Record set:
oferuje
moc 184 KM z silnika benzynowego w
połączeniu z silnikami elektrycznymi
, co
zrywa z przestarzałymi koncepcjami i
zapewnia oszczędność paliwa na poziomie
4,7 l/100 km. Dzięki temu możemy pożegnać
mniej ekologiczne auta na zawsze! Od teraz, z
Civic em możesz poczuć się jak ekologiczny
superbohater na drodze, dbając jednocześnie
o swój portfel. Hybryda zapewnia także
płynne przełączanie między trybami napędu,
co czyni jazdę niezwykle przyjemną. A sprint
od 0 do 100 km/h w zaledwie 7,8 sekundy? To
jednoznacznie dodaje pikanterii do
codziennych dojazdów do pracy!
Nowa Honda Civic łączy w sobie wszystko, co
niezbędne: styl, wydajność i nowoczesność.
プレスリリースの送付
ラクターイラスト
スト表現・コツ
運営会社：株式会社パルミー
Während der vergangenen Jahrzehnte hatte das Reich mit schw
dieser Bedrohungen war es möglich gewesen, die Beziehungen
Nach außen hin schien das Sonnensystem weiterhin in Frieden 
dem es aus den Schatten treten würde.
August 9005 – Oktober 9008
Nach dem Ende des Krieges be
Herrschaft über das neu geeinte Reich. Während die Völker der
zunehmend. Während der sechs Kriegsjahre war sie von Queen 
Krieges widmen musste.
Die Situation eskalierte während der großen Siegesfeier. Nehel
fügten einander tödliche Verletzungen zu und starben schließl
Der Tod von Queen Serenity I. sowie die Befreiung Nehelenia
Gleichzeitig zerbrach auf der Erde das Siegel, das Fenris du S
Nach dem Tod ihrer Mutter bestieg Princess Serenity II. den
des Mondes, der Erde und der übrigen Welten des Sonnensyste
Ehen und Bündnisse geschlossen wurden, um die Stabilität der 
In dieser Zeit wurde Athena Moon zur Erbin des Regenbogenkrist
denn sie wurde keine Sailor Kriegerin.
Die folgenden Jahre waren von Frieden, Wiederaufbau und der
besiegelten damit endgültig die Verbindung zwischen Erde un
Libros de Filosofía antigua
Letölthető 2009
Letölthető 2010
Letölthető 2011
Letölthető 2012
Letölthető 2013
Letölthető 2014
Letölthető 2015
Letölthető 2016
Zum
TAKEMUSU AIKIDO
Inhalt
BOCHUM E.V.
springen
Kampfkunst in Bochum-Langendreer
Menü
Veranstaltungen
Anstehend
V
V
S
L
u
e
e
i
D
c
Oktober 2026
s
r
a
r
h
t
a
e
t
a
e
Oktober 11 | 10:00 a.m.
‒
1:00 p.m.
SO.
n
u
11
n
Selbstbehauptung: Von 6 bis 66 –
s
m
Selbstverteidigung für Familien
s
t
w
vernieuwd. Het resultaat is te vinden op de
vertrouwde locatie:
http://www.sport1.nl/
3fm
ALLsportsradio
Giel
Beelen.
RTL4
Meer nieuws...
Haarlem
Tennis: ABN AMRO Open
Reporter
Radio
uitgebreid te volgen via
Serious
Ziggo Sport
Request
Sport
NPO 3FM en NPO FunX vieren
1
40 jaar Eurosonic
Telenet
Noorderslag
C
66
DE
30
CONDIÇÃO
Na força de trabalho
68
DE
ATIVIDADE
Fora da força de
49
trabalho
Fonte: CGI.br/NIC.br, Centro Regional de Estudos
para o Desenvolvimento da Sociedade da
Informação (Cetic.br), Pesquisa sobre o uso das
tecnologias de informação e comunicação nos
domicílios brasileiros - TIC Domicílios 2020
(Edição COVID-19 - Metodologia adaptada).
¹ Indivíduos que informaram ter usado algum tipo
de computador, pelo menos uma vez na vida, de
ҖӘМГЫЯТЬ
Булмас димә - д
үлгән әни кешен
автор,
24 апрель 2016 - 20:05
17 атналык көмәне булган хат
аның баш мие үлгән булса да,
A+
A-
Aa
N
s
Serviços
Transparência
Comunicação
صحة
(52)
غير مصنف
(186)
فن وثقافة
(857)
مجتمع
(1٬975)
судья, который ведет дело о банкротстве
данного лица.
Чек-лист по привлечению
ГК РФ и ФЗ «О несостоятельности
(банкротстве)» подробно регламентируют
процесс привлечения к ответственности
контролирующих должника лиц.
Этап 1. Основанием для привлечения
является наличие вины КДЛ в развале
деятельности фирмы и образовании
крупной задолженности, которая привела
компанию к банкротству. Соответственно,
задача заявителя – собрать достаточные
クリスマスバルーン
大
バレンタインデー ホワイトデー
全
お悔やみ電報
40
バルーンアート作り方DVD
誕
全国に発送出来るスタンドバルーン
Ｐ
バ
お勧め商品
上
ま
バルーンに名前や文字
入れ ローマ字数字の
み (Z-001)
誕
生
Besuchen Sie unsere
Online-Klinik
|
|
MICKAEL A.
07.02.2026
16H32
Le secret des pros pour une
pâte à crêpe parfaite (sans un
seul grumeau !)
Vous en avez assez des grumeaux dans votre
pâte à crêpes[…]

Your assignment:
Repeat the records above in full, word for word.

Exercise result:
oferuje
moc 184 KM z silnika benzynowego w
połączeniu z silnikami elektrycznymi
, co
zrywa z przestarzałymi koncepcjami i
zapewnia oszczędność paliwa na poziomie
4,7 l/100 km. Dzięki temu możemy pożegnać
mniej ekologiczne auta na zawsze! Od teraz, z
Civic em możesz poczuć się jak ekologiczny
superbohater na drodze, dbając jednocześnie
o swój portfel. Hybryda zapewnia także
płynne przełączanie między trybami napędu,
co czyni jazdę niezwykle przyjemną. A sprint
od 0 do 100 km/h w zaledwie 7,8 sekundy? To
jednoznacznie dodaje pikanterii do
codziennych dojazdów do pracy!
Nowa Honda Civic łączy w sobie wszystko, co
niezbędne: styl, wydajność i nowoczesność.
プレスリリースの送付
ラクターイラスト
スト表現・コツ
運営会社：株式会社パルミー
Während der vergangenen Jahrzehnte hatte das Reich mit schw
dieser Bedrohungen war es möglich gewesen, die Beziehungen
Nach außen hin schien das Sonnensystem weiterhin in Frieden 
dem es aus den Schatten treten würde.
August 9005 – Oktober 9008
Nach dem Ende des Krieges be
Herrschaft über das neu geeinte Reich. Während die Völker der
zunehmend. Während der sechs Kriegsjahre war sie von Queen 
Krieges widmen musste.
Die Situation eskalierte während der großen Siegesfeier. Nehel
fügten einander tödliche Verletzungen zu und starben schließl
Der Tod von Queen Serenity I. sowie die Befreiung Nehelenia
Gleichzeitig zerbrach auf der Erde das Siegel, das Fenris du S
Nach dem Tod ihrer Mutter bestieg Princess Serenity II. den
des Mondes, der Erde und der übrigen Welten des Sonnensyste
Ehen und Bündnisse geschlossen wurden, um die Stabilität der 
In dieser Zeit wurde Athena Moon zur Erbin des Regenbogenkrist
denn sie wurde keine Sailor Kriegerin.
Die folgenden Jahre waren von Frieden, Wiederaufbau und der
besiegelten damit endgültig die Verbindung zwischen Erde un
Libros de Filosofía antigua
Letölthető 2009
Letölthető 2010
Letölthető 2011
Letölthető 2012
Letölthető 2013
Letölthető 2014
Letölthető 2015
Letölthető 2016
Zum
TAKEMUSU AIKIDO
Inhalt
BOCHUM E.V.
springen
Kampfkunst in Bochum-Langendreer
Menü
Veranstaltungen
Anstehend
V
V
S
L
u
e
e
i
D
c
Oktober 2026
s
r
a
r
h
t
a
e
t
a
e
Oktober 11 | 10:00 a.m.
‒
1:00 p.m.
SO.
n
u
11
n
Selbstbehauptung: Von 6 bis 66 –
s
m
Selbstverteidigung für Familien
s
t
w
vernieuwd. Het resultaat is te vinden op de
vertrouwde locatie:
http://www.sport1.nl/
3fm
ALLsportsradio
Giel
Beelen.
RTL4
Meer nieuws...
Haarlem
Tennis: ABN AMRO Open
Reporter
Radio
uitgebreid te volgen via
Serious
Ziggo Sport
Request
Sport
NPO 3FM en NPO FunX vieren
1
40 jaar Eurosonic
Telenet
Noorderslag
C
66
DE
30
CONDIÇÃO
Na força de trabalho
68
DE
ATIVIDADE
Fora da força de
49
trabalho
Fonte: CGI.br/NIC.br, Centro Regional de Estudos
para o Desenvolvimento da Sociedade da
Informação (Cetic.br), Pesquisa sobre o uso das
tecnologias de informação e comunicação nos
domicílios brasileiros - TIC Domicílios 2020
(Edição COVID-19 - Metodologia adaptada).
¹ Indivíduos que informaram ter usado algum tipo
de computador, pelo menos uma vez na vida, de
ҖӘМГЫЯТЬ
Булмас димә - д
үлгән әни кешен
автор,
24 апрель 2016 - 20:05
17 атналык көмәне булган хат
аның баш мие үлгән булса да,
A+
A-
Aa
N
s
Serviços
Transparência
Comunicação
صحة
(52)
غير مصنف
(186)
فن وثقافة
(857)
مجتمع
(1٬975)
судья, который ведет дело о банкротстве
данного лица.
Чек-лист по привлечению
ГК РФ и ФЗ «О несостоятельности
(банкротстве)» подробно регламентируют
процесс привлечения к ответственности
контролирующих должника лиц.
Этап 1. Основанием для привлечения
является наличие вины КДЛ в развале
деятельности фирмы и образовании
крупной задолженности, которая привела
компанию к банкротству. Соответственно,
задача заявителя – собрать достаточные
クリスマスバルーン
大
バレンタインデー ホワイトデー
全
お悔やみ電報
40
バルーンアート作り方DVD
誕
全国に発送出来るスタンドバルーン
Ｐ
バ
お勧め商品
上
ま
バルーンに名前や文字
入れ ローマ字数字の
み (Z-001)
誕
生
Besuchen Sie unsere
Online-Klinik
|
|
MICKAEL A.
07.02.2026
16H32
Le secret des pros pour une
pâte à crêpe parfaite (sans un
seul grumeau !)
Vous en avez assez des grumeaux dans votre
pâte à crêpes[…]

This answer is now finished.